Source records:
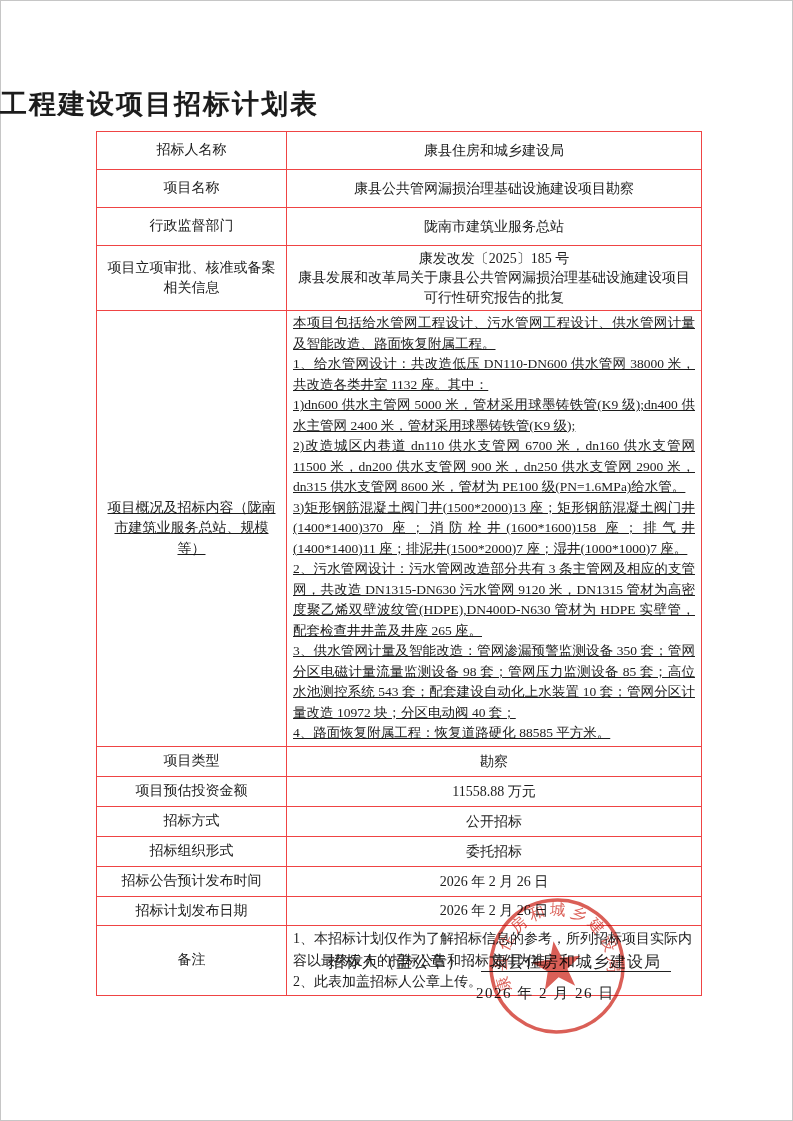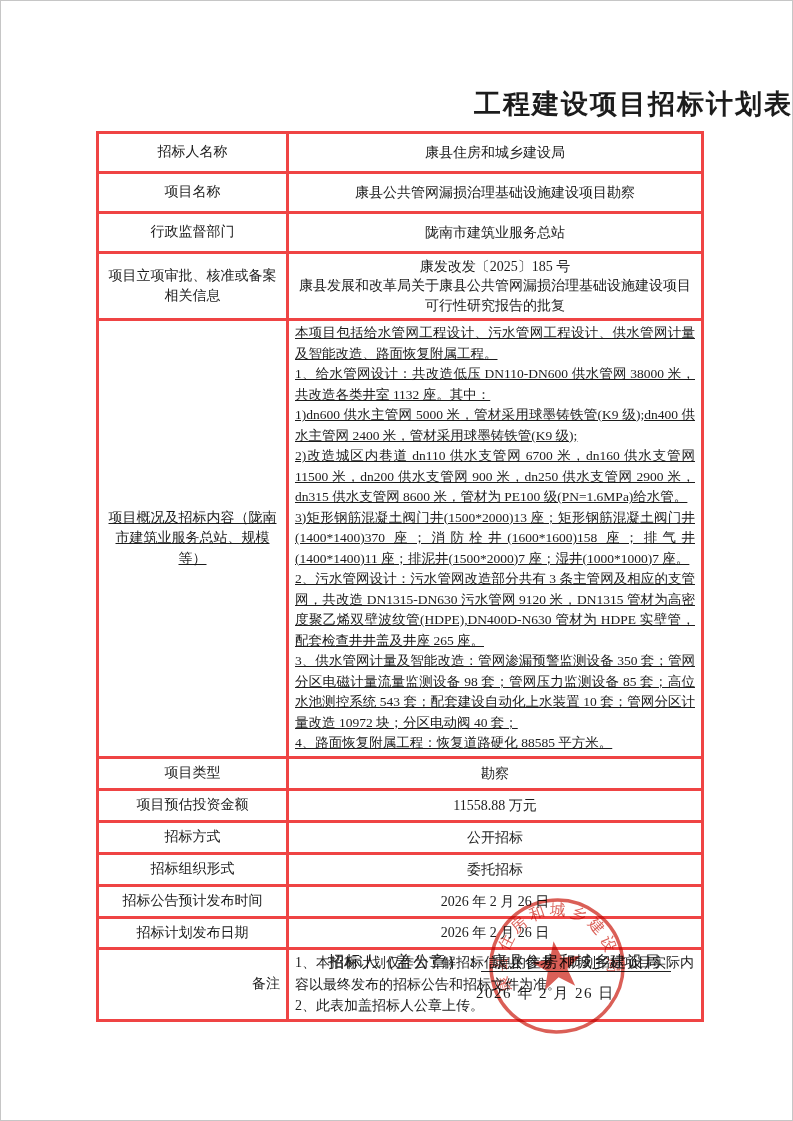--- a/index.html
+++ b/index.html
@@ -17,7 +17,7 @@
   }
   .title{
     position:absolute;top:86px;left:0;width:100%;
-    text-align:right;
+    text-align:left;
     font-size:27px;font-weight:700;letter-spacing:2px;
     margin:0;
   }

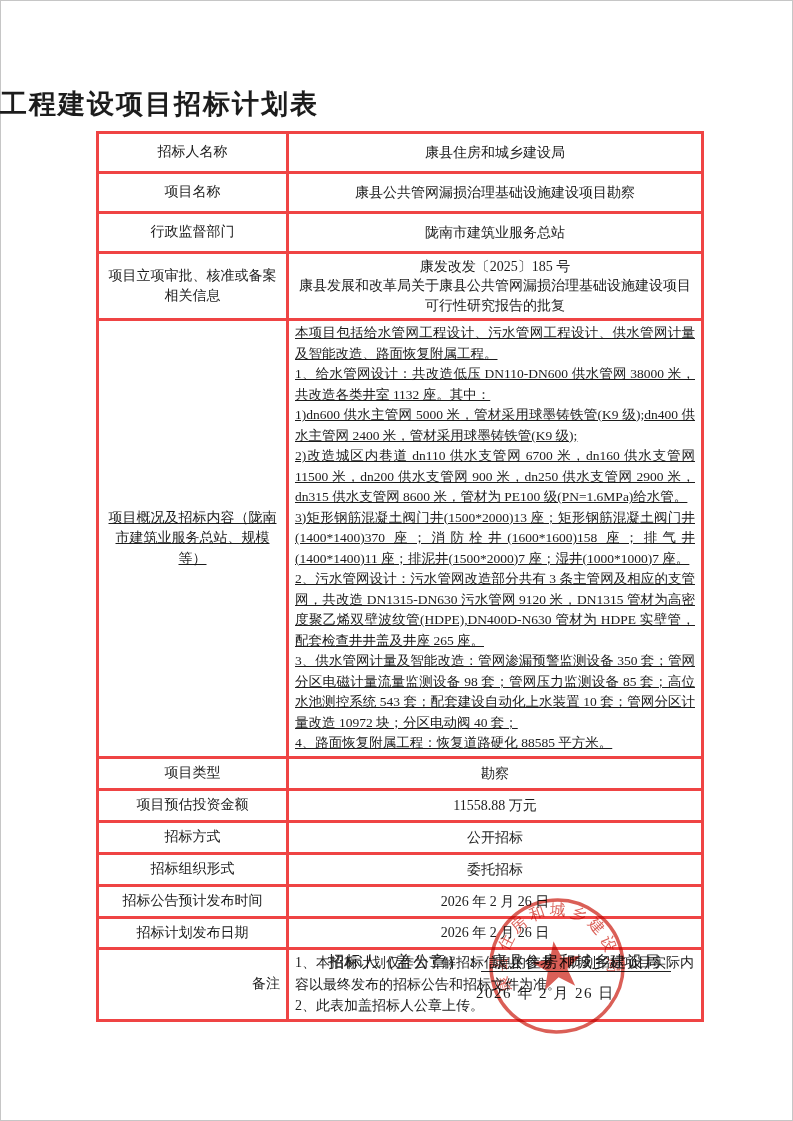--- a/index.html
+++ b/index.html
@@ -27,7 +27,7 @@
     border-collapse:collapse;table-layout:fixed;
   }
   table.plan td{
-    border:3px solid #ef4444;
+    border:1px solid #ef4444;
     font-size:14px;
     padding:2px 6px;
     vertical-align:middle;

* [EXERCISE DETAILS]:
For the word "align", go through the records and show each line that carries it.

* [WRITTEN REPLY]:
-    text-align:right;
+    text-align:left;
     vertical-align:middle;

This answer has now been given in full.